Updated almost 9 years ago on . Most recent reply

Military Tenant Wants to Break Lease
I have an issue, and I'm looking for opinions on how to deal with it.
I have a property in Texas that is being managed through a PM. That PM emailed me at the end of last week to inform me the tenant is going to be moving out. I reviewed my documents over the weekend and realized they have 5 months left on the lease. Naturally, as a military member myself, I assumed they had received orders and were exercising the military clause of the lease. I planned to call the PM on Monday.
Then on Saturday, I received a letter with return receipt from the tenant. I don't contact tenants personally, so this was a surprise. The letter said they had enjoyed living in my property, but had bought a house and want out of the lease. They want to pay me 1.8x rent and vacate in January. The lease expires in May.
When I contacted the PM, she was surprised they had written me, and said she had told them they had to keep paying until a new tenant was found. I told her to stick with that for the time being.
I'm in the military but I've never been in this position as landlord or tenant. I've also never dealt with base housing offices with respect to off-base leases, again either as landlord or tenant. Do I need to be worried about getting "black listed" if I enforce my lease? Has anyone successfully enforced a lease by contacting the tenant's commander? Has anyone sent a military tenant to collections?

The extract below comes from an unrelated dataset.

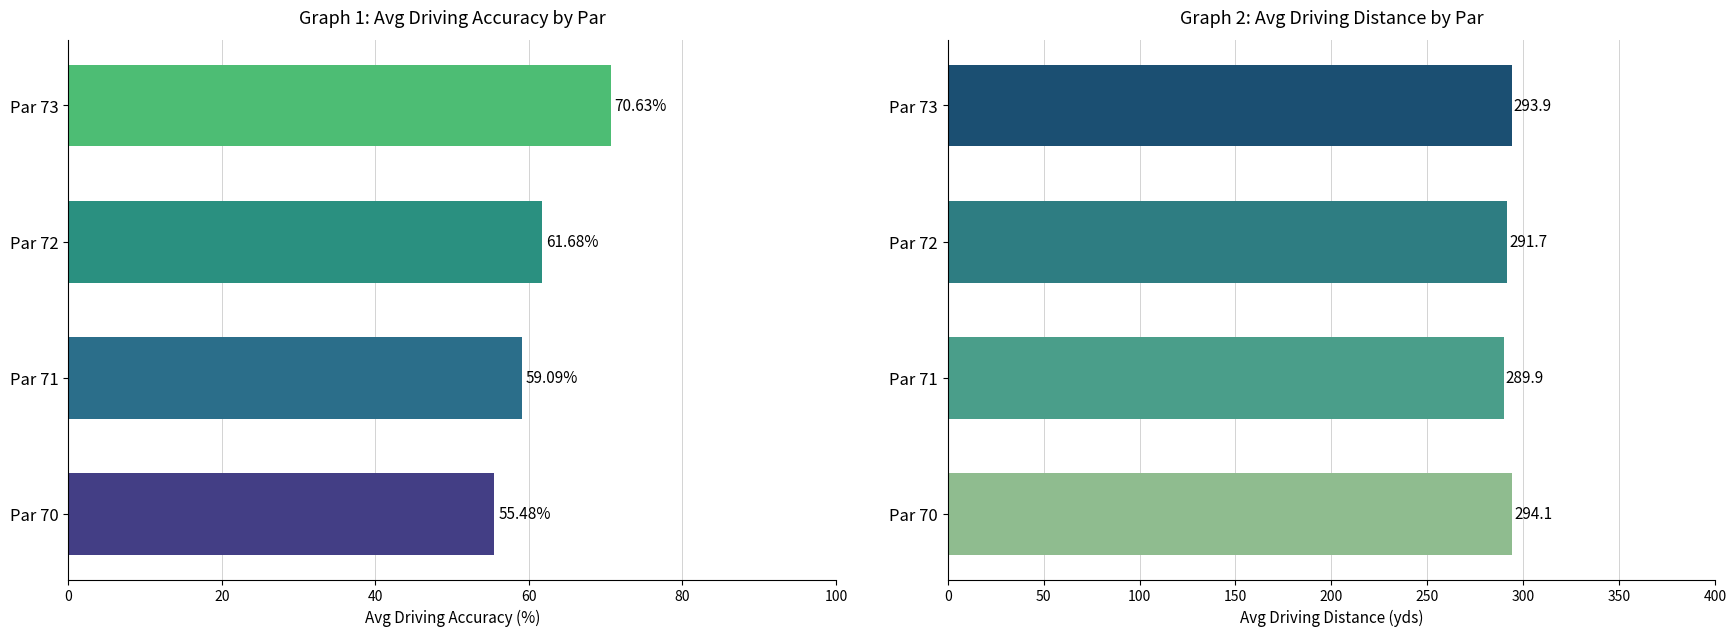

Reading left to right, extract all data points from this chart.

avg_driving_accuracy: 55.5	59.1	61.7	70.6
avg_driving_distance: 294.1	289.9	291.7	293.9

I'm not looking to be greedy or screw anyone over, I just don't want to lose money because they chose not to read the contract before signing.
Most Popular Reply

@Colin Reid With a quick google search, in Texas, it appears that you have to make reasonable efforts to re-rent the property. So, tell your PM to work on finding another tenant for when the vacancy is going to occur. Your PM should know the law and should be advising you, by the way.
Your tenants are on the hook for the remainder of the lease, but because you have a duty to mitigate, you can't just sit back and let the property remain vacant. You have to try to rent it out, but you don't have to relax your standards.
By the way, this happened to me in California this summer. I got the place leased the day after the old tenants turned over their keys. I didn't lose any money and they got their deposit back. It was a little stressful, but it worked out.